> [PASSAGE SHOWN]
Content starts

Maybe you don't believe me, since syllable lengths are so fungible in English.
But it really does sound wrong in classical Greek. A good way to get a feel
for this is to imagine saying English words while putting the emPHAsis on the
wrong syllaBLE. Sometimes it's just a bit weird, sometimes it's totally wrong,
and sometimes it actually turns into a different word. You wouldn't write a
poem and try to fit the meter by asking readers to change which syllable in a
word is emphasized. (Or at least, you would do so only rarely and for a
specific reason.)

Now, in Greek, instead of emphasis, the relative length of vowels in syllables
is prescribed and certain words are distinguished on this basis. In fact,
whereas meter in English poetry is based on emphasized syllables, meter in
classical Greek poetry is based on syllable length. So there is reason to
think it wouldn't change just to fit a song melody. This is also why, though
you can read Homer in English that is metrical, you can't get a feel for
heroic verse without hearing it in the Greek.

Content ends

> [REQUIRED WORK] According to the passage on Greek meter, what is meter in classical Greek poetry based on?

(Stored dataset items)
Content starts

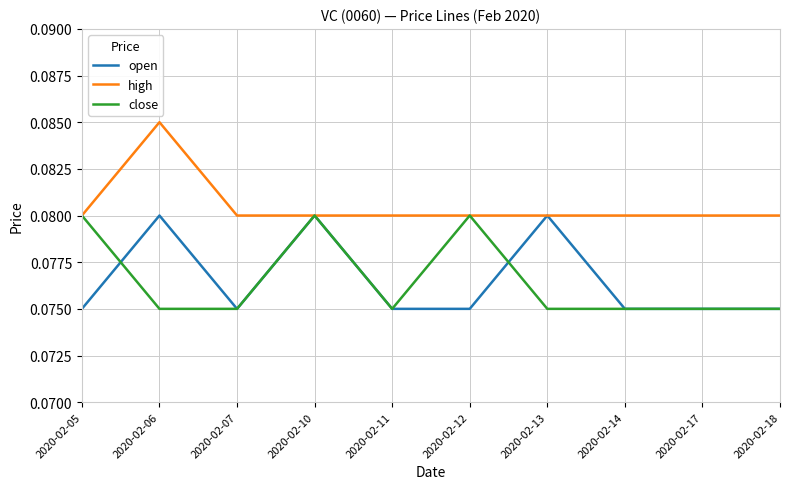

Is this an area chart (filled region under the line)?

No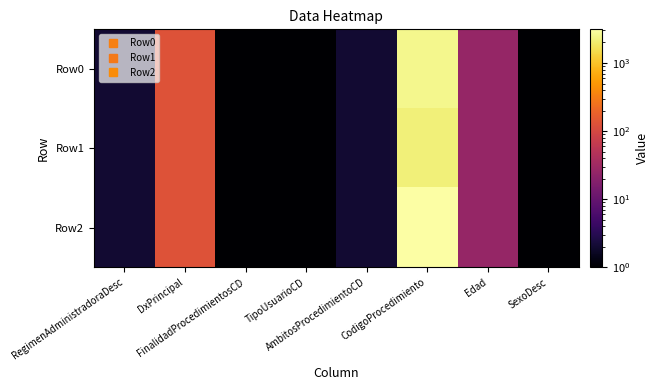

Reading left to right, what are all the values shown in this chart?

Row0: RegimenAdministradoraDesc=2	DxPrincipal=129	FinalidadProcedimientosCD=1	TipoUsuarioCD=1	AmbitosProcedimientoCD=2	CodigoProcedimiento=2515	Edad=26	SexoDesc=1
Row1: RegimenAdministradoraDesc=2	DxPrincipal=129	FinalidadProcedimientosCD=1	TipoUsuarioCD=1	AmbitosProcedimientoCD=2	CodigoProcedimiento=2165	Edad=26	SexoDesc=1
Row2: RegimenAdministradoraDesc=2	DxPrincipal=129	FinalidadProcedimientosCD=1	TipoUsuarioCD=1	AmbitosProcedimientoCD=2	CodigoProcedimiento=3120	Edad=26	SexoDesc=1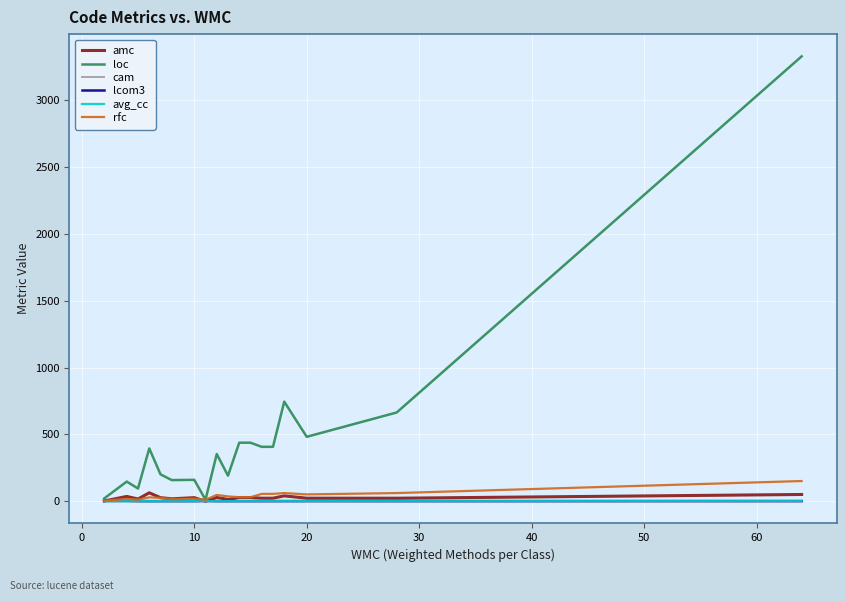

Which series has the widest spread of values?

loc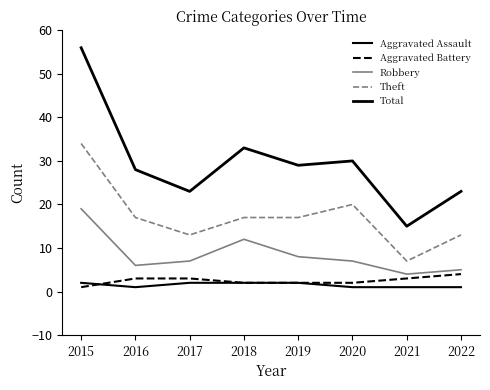

How many lines are shown in the chart?

5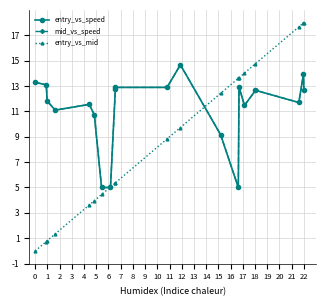

True or false: entry_vs_speed has a value of 13.3 at 0.

True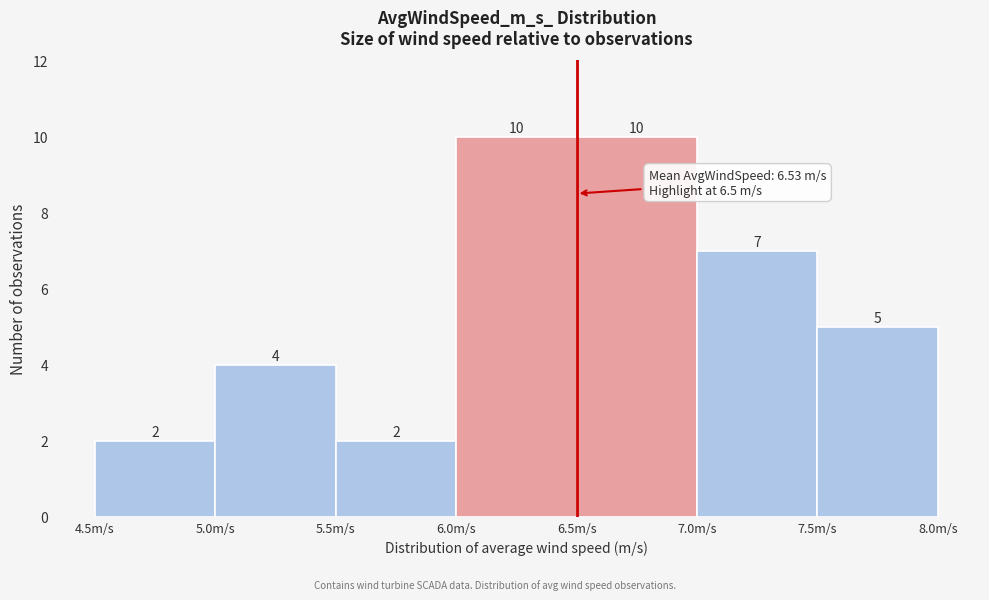

Reading left to right, list every bar in this chart as the range it spans on the x-axis followed by its height.

4.5 to 5.0: 2
5.0 to 5.5: 4
5.5 to 6.0: 2
6.0 to 6.5: 10
6.5 to 7.0: 10
7.0 to 7.5: 7
7.5 to 8.0: 5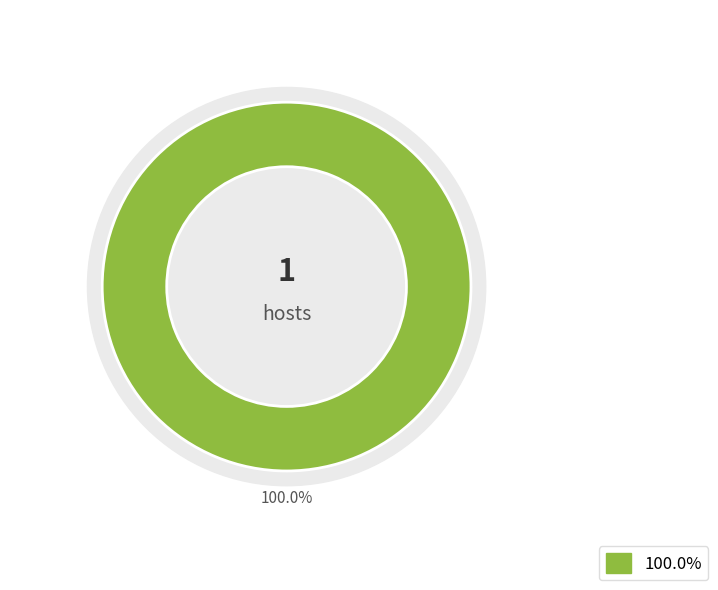

What is the total percentage of 1565114525 and 1552745903?

100.0%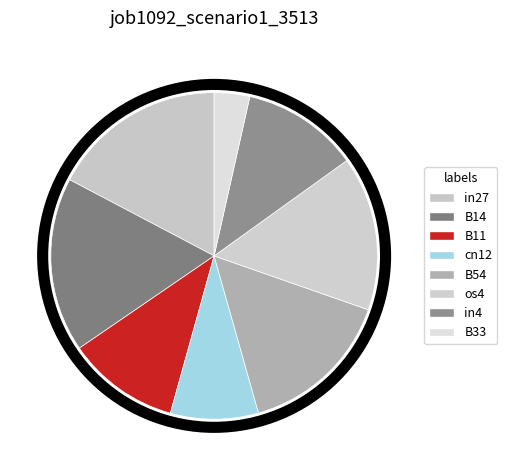

Which has a higher value, B33 or B54?

B54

Content ends

> [RESPONSE] Syllable length.